Task input:
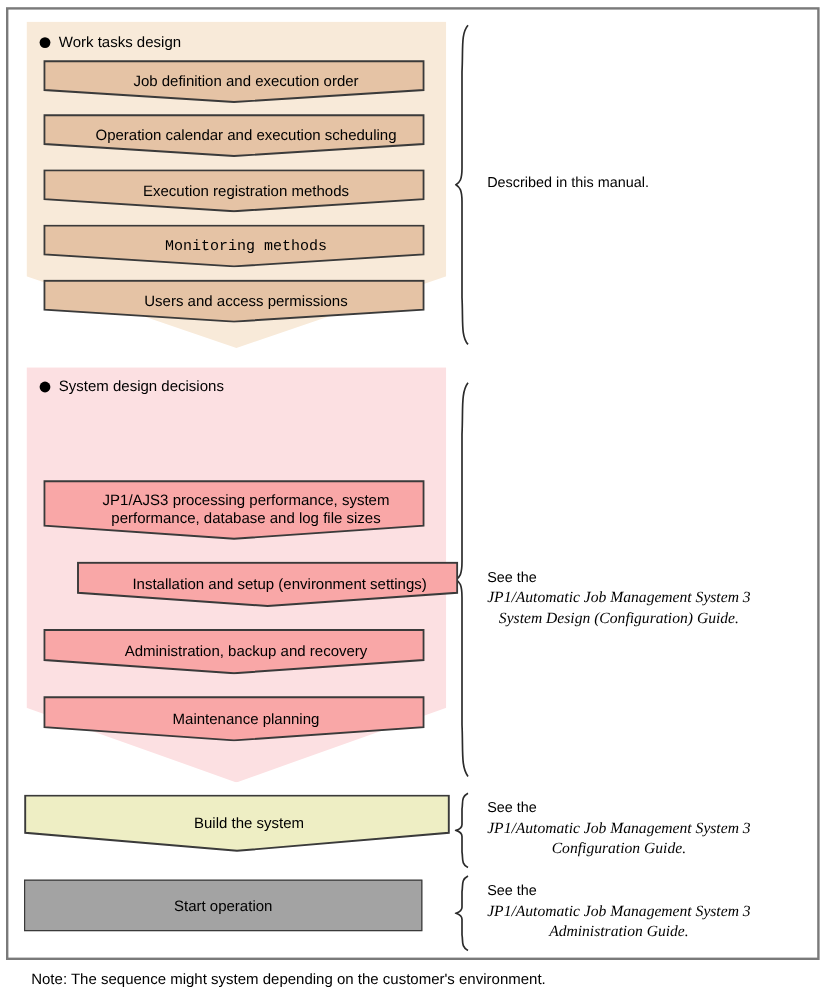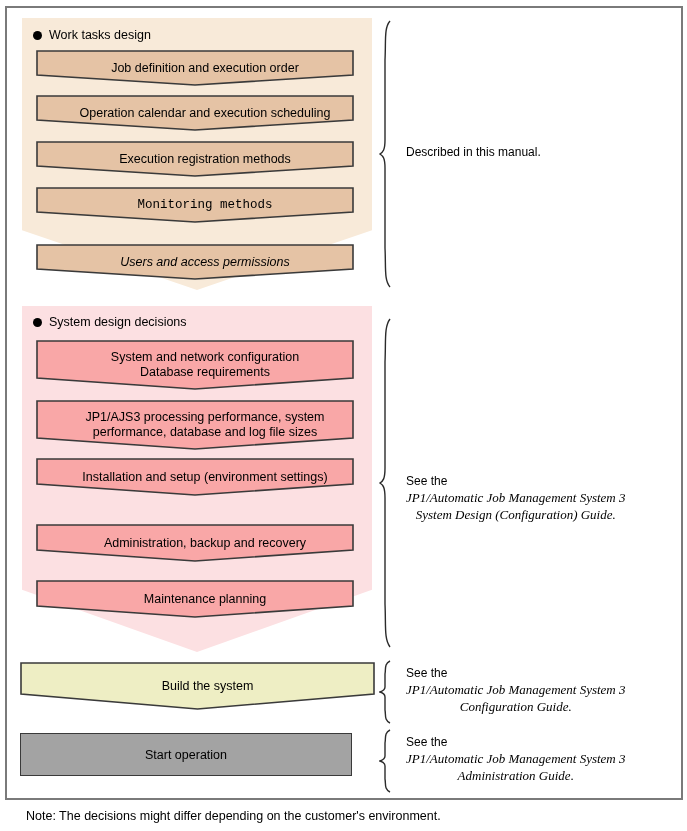--- a/index.html
+++ b/index.html
@@ -218,7 +218,7 @@
     <span class="inner">Monitoring methods</span>
   </div>
 
-  <div class="chev chev-tan" style="top:244px; height:36px;font-style:italic;">
+  <div class="chev chev-tan" style="top:233px; height:36px;">
     <span class="shape">
       <svg viewBox="0 0 318 36" preserveAspectRatio="none">
         <polygon points="1,1 317,1 317,25 159,35 1,25" fill="#e5c3a5" stroke="#3a3a3a" stroke-width="1.6"></polygon>

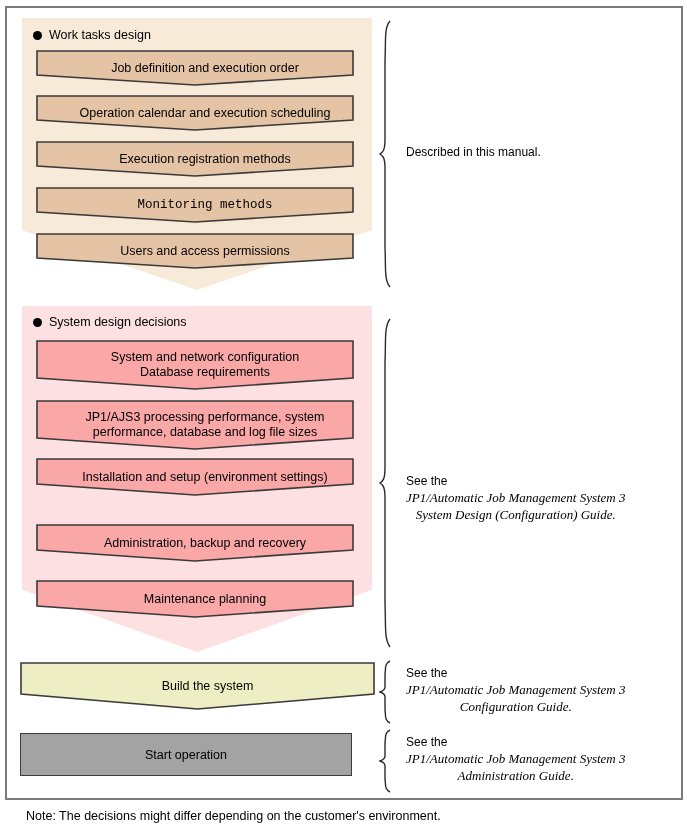--- a/index.html
+++ b/index.html
@@ -233,17 +233,6 @@
     <span class="bullet"></span><span>System design decisions</span>
   </div>
 
-  <div class="chev chev-pink" style="top:340px; height:50px;">
-    <span class="shape">
-      <svg viewBox="0 0 318 50" preserveAspectRatio="none">
-        <polygon points="1,1 317,1 317,38 159,49 1,38" fill="#f9a7a7" stroke="#3a3a3a" stroke-width="1.6"></polygon>
-      </svg>
-    </span>
-    <span class="inner">
-      <span>System and network configuration</span><br>
-      <span>Database requirements</span>
-    </span>
-  </div>
 
   <div class="chev chev-pink" style="top:400px; height:50px;">
     <span class="shape">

Work item:
Copy every line of the data where "width" is found.

Completed task:
         <polygon points="1,1 317,1 317,25 159,35 1,25" fill="#e5c3a5" stroke="#3a3a3a" stroke-width="1.6"></polygon>
-        <polygon points="1,1 317,1 317,38 159,49 1,38" fill="#f9a7a7" stroke="#3a3a3a" stroke-width="1.6"></polygon>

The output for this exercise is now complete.